The company posted an adjusted loss of $0.86 per ADS for the quarter, missing analyst estimates for a loss of $0.03 by $0.83.
Quarterly revenue totaled $62.7 million, below the consensus forecast of $64.68 million, although the figure matched the company’s previously issued guidance. Revenue also declined 24% from $82.8 million reported in the same quarter last year.
Second-quarter forecast falls sharply below expectations
For the second quarter of 2026, Canaan projected revenue in the range of $35 million to $45 million.
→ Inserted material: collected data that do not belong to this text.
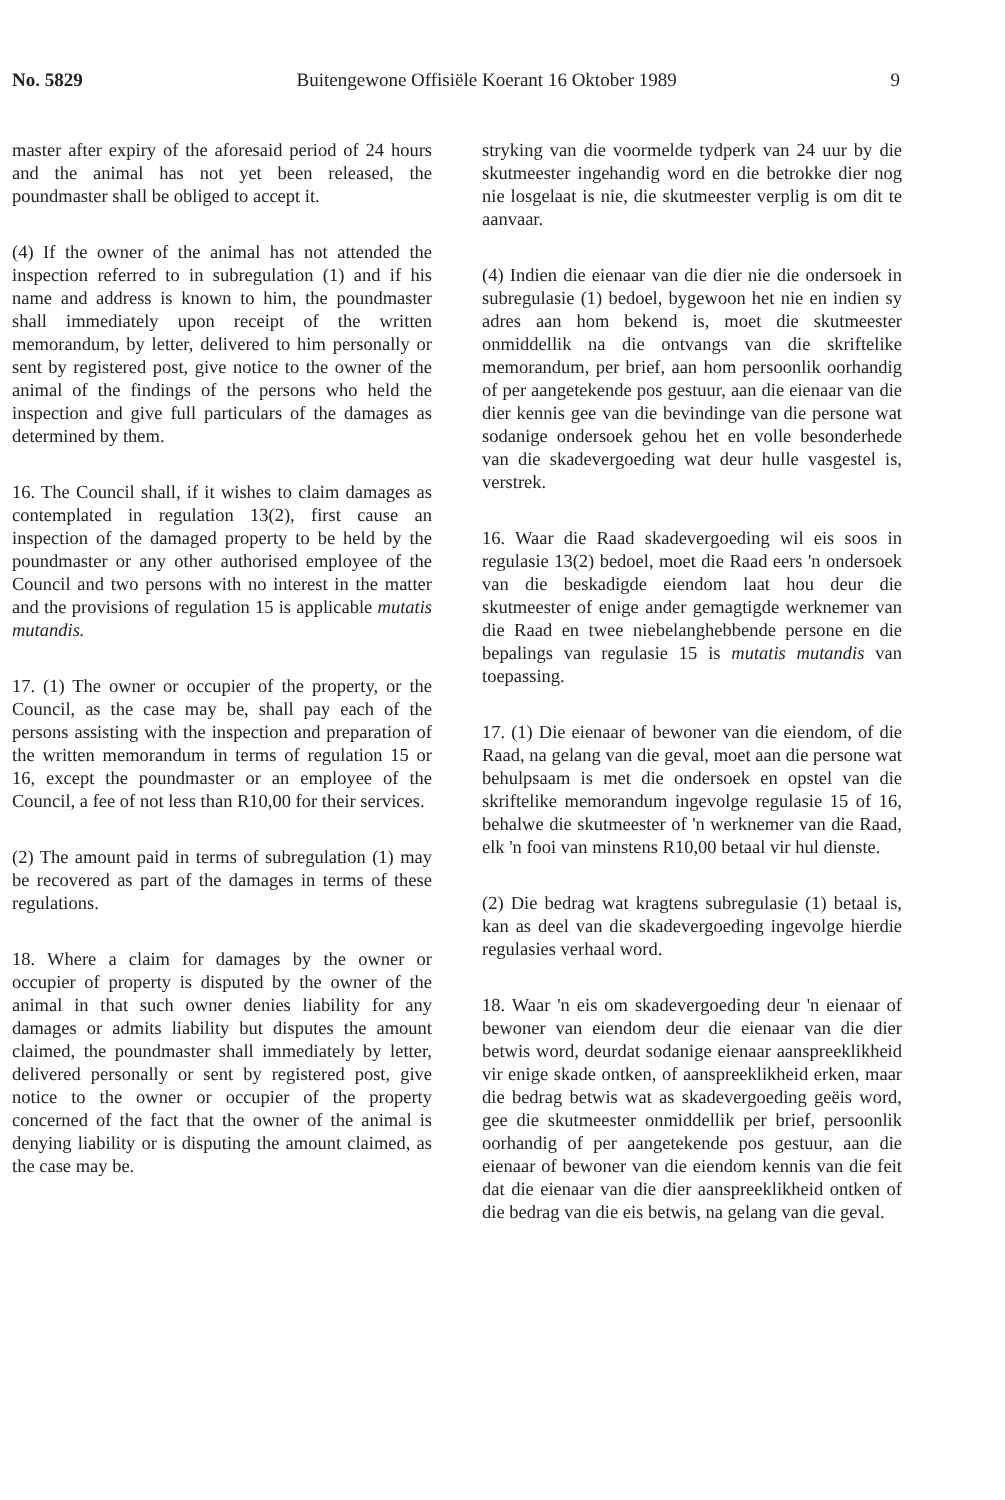No. 5829 Buitengewone Offisiële Koerant 16 Oktober 1989 9
master after expiry of the aforesaid period of 24 hours and the animal has not yet been released, the poundmaster shall be obliged to accept it.
(4) If the owner of the animal has not attended the inspection referred to in subregulation (1) and if his name and address is known to him, the poundmaster shall immediately upon receipt of the written memorandum, by letter, delivered to him personally or sent by registered post, give notice to the owner of the animal of the findings of the persons who held the inspection and give full particulars of the damages as determined by them.
16. The Council shall, if it wishes to claim damages as contemplated in regulation 13(2), first cause an inspection of the damaged property to be held by the poundmaster or any other authorised employee of the Council and two persons with no interest in the matter and the provisions of regulation 15 is applicable mutatis mutandis.
17. (1) The owner or occupier of the property, or the Council, as the case may be, shall pay each of the persons assisting with the inspection and preparation of the written memorandum in terms of regulation 15 or 16, except the poundmaster or an employee of the Council, a fee of not less than R10,00 for their services.
(2) The amount paid in terms of subregulation (1) may be recovered as part of the damages in terms of these regulations.
18. Where a claim for damages by the owner or occupier of property is disputed by the owner of the animal in that such owner denies liability for any damages or admits liability but disputes the amount claimed, the poundmaster shall immediately by letter, delivered personally or sent by registered post, give notice to the owner or occupier of the property concerned of the fact that the owner of the animal is denying liability or is disputing the amount claimed, as the case may be.
stryking van die voormelde tydperk van 24 uur by die skutmeester ingehandig word en die betrokke dier nog nie losgelaat is nie, die skutmeester verplig is om dit te aanvaar.
(4) Indien die eienaar van die dier nie die ondersoek in subregulasie (1) bedoel, bygewoon het nie en indien sy adres aan hom bekend is, moet die skutmeester onmiddellik na die ontvangs van die skriftelike memorandum, per brief, aan hom persoonlik oorhandig of per aangetekende pos gestuur, aan die eienaar van die dier kennis gee van die bevindinge van die persone wat sodanige ondersoek gehou het en volle besonderhede van die skadevergoeding wat deur hulle vasgestel is, verstrek.
16. Waar die Raad skadevergoeding wil eis soos in regulasie 13(2) bedoel, moet die Raad eers 'n ondersoek van die beskadigde eiendom laat hou deur die skutmeester of enige ander gemagtigde werknemer van die Raad en twee niebelanghebbende persone en die bepalings van regulasie 15 is mutatis mutandis van toepassing.
17. (1) Die eienaar of bewoner van die eiendom, of die Raad, na gelang van die geval, moet aan die persone wat behulpsaam is met die ondersoek en opstel van die skriftelike memorandum ingevolge regulasie 15 of 16, behalwe die skutmeester of 'n werknemer van die Raad, elk 'n fooi van minstens R10,00 betaal vir hul dienste.
(2) Die bedrag wat kragtens subregulasie (1) betaal is, kan as deel van die skadevergoeding ingevolge hierdie regulasies verhaal word.
18. Waar 'n eis om skadevergoeding deur 'n eienaar of bewoner van eiendom deur die eienaar van die dier betwis word, deurdat sodanige eienaar aanspreeklikheid vir enige skade ontken, of aanspreeklikheid erken, maar die bedrag betwis wat as skadevergoeding geëis word, gee die skutmeester onmiddellik per brief, persoonlik oorhandig of per aangetekende pos gestuur, aan die eienaar of bewoner van die eiendom kennis van die feit dat die eienaar van die dier aanspreeklikheid ontken of die bedrag van die eis betwis, na gelang van die geval.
The midpoint of the outlook, at $40 million, was dramatically below analyst expectations of $98.15 million.
The company said the weaker guidance reflects “near-term market conditions and evolving customer dynamics.”
During the quarter, Canaan mined 257 bitcoins and expanded its cryptocurrency holdings to record levels of 1,807.60 BTC and 3,951.53 ETH as of March 31, 2026.
Installed mining computing power across the company’s 10 joint-mining projects reached around 11 EH/s, representing sequential growth of 10.7%.
“Despite bitcoin price volatility, compressed hashprice conditions, elevated energy costs, and weather-related disruptions in North America, we delivered total revenue of $62.7 million, which was in line with our guidance,” said Nangeng Zhang, chairman and CEO.
Losses widen despite expansion efforts
Canaan reported a net loss of $88.7 million for the quarter, compared with a net loss of $86.4 million in the same period a year earlier.
Adjusted EBITDA loss widened to $76.3 million from $38.1 million a year ago.
During the quarter, the company acquired a 49% stake in ABC Projects in West Texas from Cipher Mining, adding roughly 4.4 EH/s of operational hashrate capacity.
Canaan also said it deployed hash-to-heat infrastructure in the Nordic region, where 2 MW of capacity is currently operational.